- Born: Sweden
- Genres: Orchestral
- Occupation: Composer
- Years active: 2006 - present
- Website: www.glengabriel.com

= Glen Gabriel =

Glen Gabriel is a Swedish composer of films, commercials, and a music arranger, primarily in the field of orchestral scores combined with electronica. He has been nominated for five Hollywood Music in Media Awards.

==Career==
Gabriel has made music featured by organisations such as Electrolux, Lipton Tea, Sharp Aquos, US Marine Corps, Pizza Hut, Dr Pepper, 1800 Tequila, Guinness, US Census, US Navy, Elizabeth Arden, Ford, Coke Zero and Gillette. In 2014 one of his works was performed at the Zürich Opera House.

Gabriel has contributed to movies including The Game Changers (a 2018 documentary with executive producer James Cameron), Stressed to Kill (2016 movie directed by Mark Savage and starring Armand Assante), and to award-winning recordings by pianist Jennifer Thomas.

In 2012 he was nominated by the Hollywood Music in Media Awards in the Contemporary Orchestral/Instrumental category.

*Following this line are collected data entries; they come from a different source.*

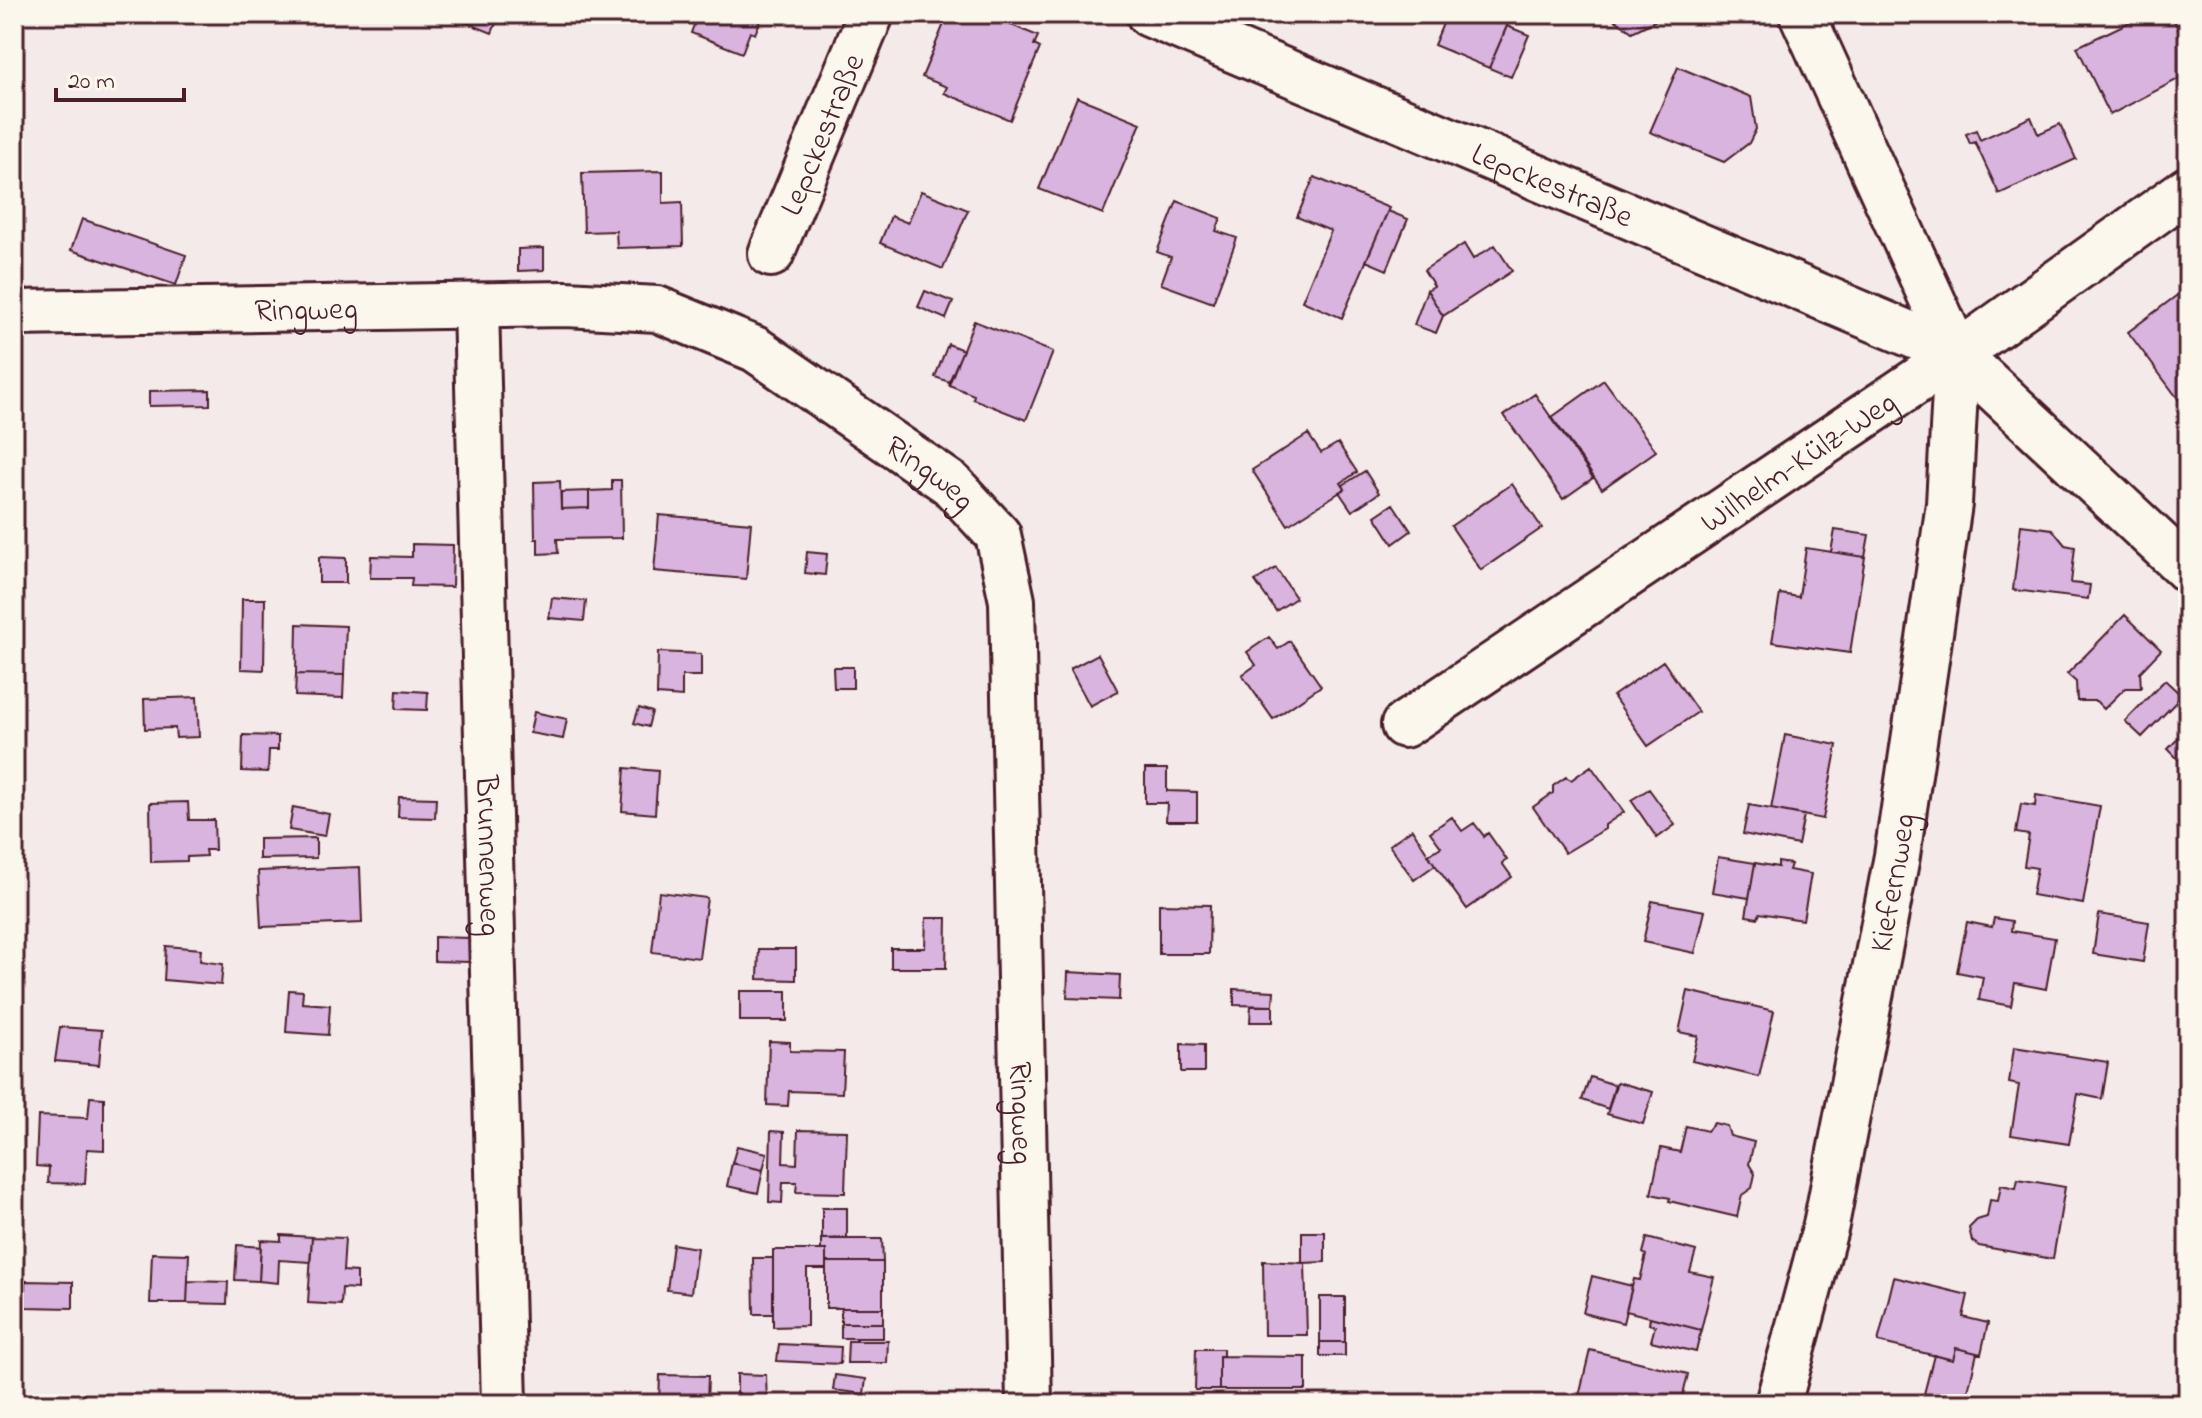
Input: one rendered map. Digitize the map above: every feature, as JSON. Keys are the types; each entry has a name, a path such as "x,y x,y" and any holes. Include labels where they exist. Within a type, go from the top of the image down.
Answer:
{"street":[{"name":"Lepckestraße","path":"771,254 871,14"},
{"name":"Lepckestraße","path":"1149,14 1957,354"},
{"path":"1802,14 1957,354 2188,570"},
{"name":"Wilhelm-Külz-Weg","path":"1404,725 1957,354 2188,189"},
{"name":"Ringweg","path":"14,313 566,304 657,309 755,349 951,484 998,535 1012,601 1029,1404"},
{"name":"Brunnenweg","path":"476,306 504,1404"},
{"name":"Kiefernweg","path":"1778,1404 1826,1225 1897,856 1949,504 1957,354"}],"building":[{"path":"445,14 500,14 492,33"},
{"path":"698,14 763,14 755,34 750,32 742,53 691,33"},
{"path":"948,14 984,14 1038,36 1034,45 1040,48 1010,120 944,93 947,87 922,77"},
{"path":"1447,14 1512,14 1489,68 1434,45"},
{"path":"1607,14 1669,14 1632,32"},
{"path":"2134,14 2171,14 2188,50 2188,74 2110,115 2077,47 2136,19"},
{"path":"1507,26 1529,35 1511,77 1489,68"},
{"path":"1678,67 1751,97 1756,129 1749,143 1724,162 1650,132"},
{"path":"1077,97 1141,123 1103,214 1039,189"},
{"path":"2031,117 2038,134 2060,124 2076,159 1999,194 1975,142 1970,144 1966,134 1976,130 1980,140"},
{"path":"663,171 663,203 682,202 683,246 617,248 616,231 584,232 582,173"},
{"path":"1314,177 1389,208 1342,318 1302,301 1331,231 1297,217"},
{"path":"921,191 968,210 943,269 880,243 891,216 908,223"},
{"path":"1177,201 1221,218 1216,231 1237,238 1213,303 1161,284 1171,257 1157,252"},
{"path":"1388,211 1408,219 1387,270 1366,261"},
{"path":"82,219 186,255 176,285 71,250"},
{"path":"1464,244 1473,259 1495,245 1512,271 1443,316 1427,290 1434,286 1424,270"},
{"path":"544,248 544,270 518,271 518,249"},
{"path":"2188,287 2188,412 2128,332"},
{"path":"1427,290 1443,316 1436,333 1414,325"},
{"path":"925,291 953,302 946,319 918,307"},
{"path":"974,321 1053,352 1026,420 973,399 974,395 949,385"},
{"path":"948,344 963,350 949,382 935,377"},
{"path":"1604,380 1656,451 1602,489 1552,417"},
{"path":"210,390 210,405 149,406 149,391"},
{"path":"1535,394 1593,478 1563,499 1504,415"},
{"path":"1308,434 1321,453 1338,443 1357,472 1341,483 1345,489 1288,525 1252,470"},
{"path":"1365,471 1379,493 1352,511 1339,492 1345,489 1343,485"},
{"path":"612,480 621,480 622,538 557,539 558,553 538,554 534,482 560,481 561,509 589,508 589,491 612,490"},
{"path":"1512,484 1542,528 1481,570 1451,526"},
{"path":"589,491 589,508 561,509 561,492"},
{"path":"1393,504 1411,531 1393,544 1375,516"},
{"path":"659,515 751,523 746,579 654,571"},
{"path":"2021,525 2052,529 2065,545 2075,547 2071,583 2090,585 2088,599 2013,590"},
{"path":"1835,530 1869,535 1865,557 1831,552"},
{"path":"412,544 453,545 452,587 411,586 412,578 370,578 371,556 412,557"},
{"path":"1806,548 1865,557 1850,653 1772,642 1780,594 1799,597"},
{"path":"807,552 827,554 825,575 805,573"},
{"path":"319,557 346,558 346,583 319,583"},
{"path":"1276,568 1296,598 1276,611 1255,581"},
{"path":"552,598 586,601 584,621 549,618"},
{"path":"242,599 265,599 264,670 241,669"},
{"path":"2125,615 2161,650 2140,672 2141,688 2125,688 2104,709 2096,701 2077,701 2076,682 2067,674"},
{"path":"297,624 346,626 344,675 296,674"},
{"path":"1269,637 1278,649 1290,641 1321,686 1273,719 1242,675 1256,665 1247,652"},
{"path":"658,652 701,654 701,676 682,676 682,697 657,695"},
{"path":"1098,654 1118,691 1090,706 1070,669"},
{"path":"1663,661 1698,712 1648,746 1613,696"},
{"path":"833,667 853,667 853,688 834,688"},
{"path":"296,674 344,675 343,698 295,696"},
{"path":"2165,680 2182,696 2142,737 2125,721"},
{"path":"397,690 428,692 427,710 396,709"},
{"path":"197,697 199,737 176,738 175,728 145,729 144,699"},
{"path":"639,708 652,712 648,727 634,723"},
{"path":"534,712 567,719 563,739 530,733"},
{"path":"2188,728 2188,789 2177,779 2187,768 2168,749"},
{"path":"243,735 278,736 278,750 269,750 268,772 242,771"},
{"path":"1785,735 1837,745 1823,819 1771,809"},
{"path":"1591,766 1624,812 1605,825 1605,829 1565,853 1533,807 1553,793 1553,786 1566,777 1571,780"},
{"path":"625,768 658,771 655,814 622,811"},
{"path":"1145,769 1167,769 1167,791 1197,792 1197,821 1166,821 1167,803 1145,803"},
{"path":"1649,789 1675,825 1657,838 1631,800"},
{"path":"2036,795 2100,806 2083,904 2032,895 2037,868 2024,866 2029,835 2016,833 2021,804 2035,806"},
{"path":"399,797 436,798 435,818 398,817"},
{"path":"188,802 189,820 214,820 215,850 205,850 206,856 187,857 187,861 151,862 150,803"},
{"path":"1749,805 1804,815 1798,845 1743,834"},
{"path":"293,807 329,814 325,836 289,830"},
{"path":"1452,817 1462,831 1474,823 1484,836 1488,833 1507,860 1502,863 1512,877 1467,909 1428,855 1441,847 1430,832"},
{"path":"1412,829 1435,865 1414,880 1389,845"},
{"path":"316,838 316,858 259,859 259,839"},
{"path":"1718,857 1755,863 1749,898 1712,892"},
{"path":"1778,862 1791,864 1789,870 1811,874 1803,920 1760,913 1758,918 1746,916 1755,863 1778,867"},
{"path":"360,867 362,923 261,927 258,871"},
{"path":"659,892 707,898 699,958 652,952"},
{"path":"1652,901 1705,911 1695,953 1643,942"},
{"path":"1159,904 1210,905 1209,954 1159,954"},
{"path":"2099,914 2149,922 2143,962 2093,954"},
{"path":"926,918 947,918 946,968 891,968 891,948 925,948"},
{"path":"1994,918 2012,921 2011,931 2055,938 2046,989 2015,983 2011,1006 1979,1000 1983,977 1957,972 1967,922 1992,927"},
{"path":"434,937 470,938 469,962 434,961"},
{"path":"166,946 201,949 200,961 223,964 221,985 164,980"},
{"path":"759,949 796,949 796,980 758,979"},
{"path":"1068,972 1120,975 1119,1000 1067,998"},
{"path":"1234,989 1274,991 1273,1006 1234,1005"},
{"path":"289,990 303,991 302,1003 330,1005 328,1035 286,1032"},
{"path":"740,991 787,991 787,1021 740,1021"},
{"path":"1688,991 1774,1011 1759,1077 1692,1061 1698,1036 1679,1032"},
{"path":"1251,1006 1273,1006 1273,1022 1250,1022"},
{"path":"60,1027 102,1030 99,1065 55,1061"},
{"path":"769,1041 790,1042 790,1051 844,1052 842,1093 789,1091 788,1106 767,1105"},
{"path":"1181,1044 1204,1045 1204,1072 1181,1072"},
{"path":"2014,1047 2108,1062 2102,1099 2078,1094 2069,1144 2011,1135 2019,1085 2009,1083"},
{"path":"1590,1077 1615,1085 1608,1109 1582,1100"},
{"path":"1617,1082 1653,1092 1643,1124 1607,1114"},
{"path":"90,1097 104,1098 104,1150 87,1149 85,1184 48,1183 49,1167 36,1166 38,1116 88,1118"},
{"path":"1714,1123 1727,1126 1730,1136 1754,1142 1749,1164 1755,1174 1752,1188 1742,1195 1737,1217 1651,1194 1661,1148 1680,1152 1686,1126 1707,1131"},
{"path":"798,1130 847,1131 845,1193 796,1192 797,1182 783,1182 782,1203 769,1202 771,1131 784,1132 783,1163 797,1164"},
{"path":"737,1146 767,1153 763,1170 732,1163"},
{"path":"732,1163 763,1170 758,1193 727,1186"},
{"path":"2018,1179 2065,1187 2053,1259 1979,1246 1972,1241 1969,1228 1977,1220 1987,1217 1990,1200 1998,1201 2001,1185 2016,1188"},
{"path":"822,1208 847,1208 847,1238 822,1239"},
{"path":"1302,1232 1325,1232 1325,1262 1302,1263"},
{"path":"281,1235 312,1237 310,1262 279,1260 278,1283 259,1281 261,1240 281,1241"},
{"path":"312,1237 345,1238 343,1271 357,1272 357,1289 342,1288 341,1305 308,1303"},
{"path":"1647,1238 1696,1251 1690,1272 1714,1277 1701,1330 1626,1311 1634,1279 1640,1280"},
{"path":"821,1239 882,1239 883,1262 826,1262 826,1250 821,1250"},
{"path":"673,1244 697,1248 691,1293 667,1290"},
{"path":"237,1245 261,1247 259,1281 235,1280"},
{"path":"773,1250 826,1250 826,1269 807,1269 807,1326 773,1327"},
{"path":"152,1253 189,1254 187,1303 150,1303"},
{"path":"753,1258 773,1258 773,1314 754,1314"},
{"path":"1263,1261 1305,1263 1307,1335 1264,1335"},
{"path":"826,1262 883,1262 883,1308 826,1308"},
{"path":"1592,1276 1632,1286 1623,1323 1583,1313"},
{"path":"1894,1277 1968,1295 1963,1317 1988,1323 1981,1354 1956,1348 1953,1360 1878,1342"},
{"path":"25,1281 73,1282 73,1308 24,1307"},
{"path":"188,1281 228,1282 227,1304 187,1303"},
{"path":"1320,1297 1345,1297 1345,1342 1320,1342"},
{"path":"841,1308 883,1308 883,1323 841,1323"},
{"path":"1650,1317 1701,1330 1696,1352 1651,1341 1655,1326 1649,1324"},
{"path":"841,1323 883,1323 883,1338 841,1338"},
{"path":"848,1341 888,1341 887,1363 847,1363"},
{"path":"1320,1342 1345,1342 1345,1356 1320,1356"},
{"path":"779,1344 841,1347 840,1364 777,1361"},
{"path":"1956,1348 1977,1353 1965,1404 1924,1394 1934,1355 1953,1360"},
{"path":"1196,1349 1223,1349 1223,1356 1219,1356 1219,1390 1195,1390"},
{"path":"1590,1350 1688,1374 1681,1404 1577,1404"},
{"path":"1219,1356 1306,1357 1306,1390 1219,1390"},
{"path":"737,1374 766,1375 767,1404 737,1404"},
{"path":"660,1375 708,1376 707,1404 659,1404"},
{"path":"835,1375 866,1379 864,1394 833,1390"}]}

During 2017 Gabriel was credited as composing and conducting strings on the Steelheart release Through Worlds of Stardust, and received a Hollywood Music in Media Awards nomination in the original score independent film category for the Mark Savage movie Purgatory Road.

In September 2018 Gabriel was nominated by the Hollywood Music in Media Awards for producer/production in collaboration with Jennifer Thomas in recognition of the album The Fire Within. also in 2018 he contributed to the Netflix series Drug Lords and the American telenovela Mi familia perfecta.

During 2022 he was twice nominated by the Hollywood Music in Media Awards for his Dramatic/Crime genre composition Where Are You and his SciFi/Fantasy piece The First Gods.